**INSTRUCTION:**
Rewrite everything from the line containing "## 我们可以开始翻译 Vue 3 文档了吗？" down to the end of the entries as a Markdown table with the columns Row and Line, one numbered row per line, skipping blank lines.

(Dataset excerpts)
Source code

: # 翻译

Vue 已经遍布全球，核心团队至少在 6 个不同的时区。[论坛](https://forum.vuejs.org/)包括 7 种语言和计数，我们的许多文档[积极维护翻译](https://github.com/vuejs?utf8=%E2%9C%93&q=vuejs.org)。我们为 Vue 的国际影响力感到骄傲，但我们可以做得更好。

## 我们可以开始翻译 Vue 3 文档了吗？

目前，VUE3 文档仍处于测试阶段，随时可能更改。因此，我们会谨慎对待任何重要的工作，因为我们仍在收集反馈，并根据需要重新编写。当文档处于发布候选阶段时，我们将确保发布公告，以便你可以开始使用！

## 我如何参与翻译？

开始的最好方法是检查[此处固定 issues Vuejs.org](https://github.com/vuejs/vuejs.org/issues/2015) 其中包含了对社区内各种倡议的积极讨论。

**REPLY TO THE EXERCISE:**
| Row | Line |
|---|---|
| 1 | ## 我们可以开始翻译 Vue 3 文档了吗？ |
| 2 | 目前，VUE3 文档仍处于测试阶段，随时可能更改。因此，我们会谨慎对待任何重要的工作，因为我们仍在收集反馈，并根据需要重新编写。当文档处于发布候选阶段时，我们将确保发布公告，以便你可以开始使用！ |
| 3 | ## 我如何参与翻译？ |
| 4 | 开始的最好方法是检查[此处固定 issues Vuejs.org](https://github.com/vuejs/vuejs.org/issues/2015) 其中包含了对社区内各种倡议的积极讨论。 |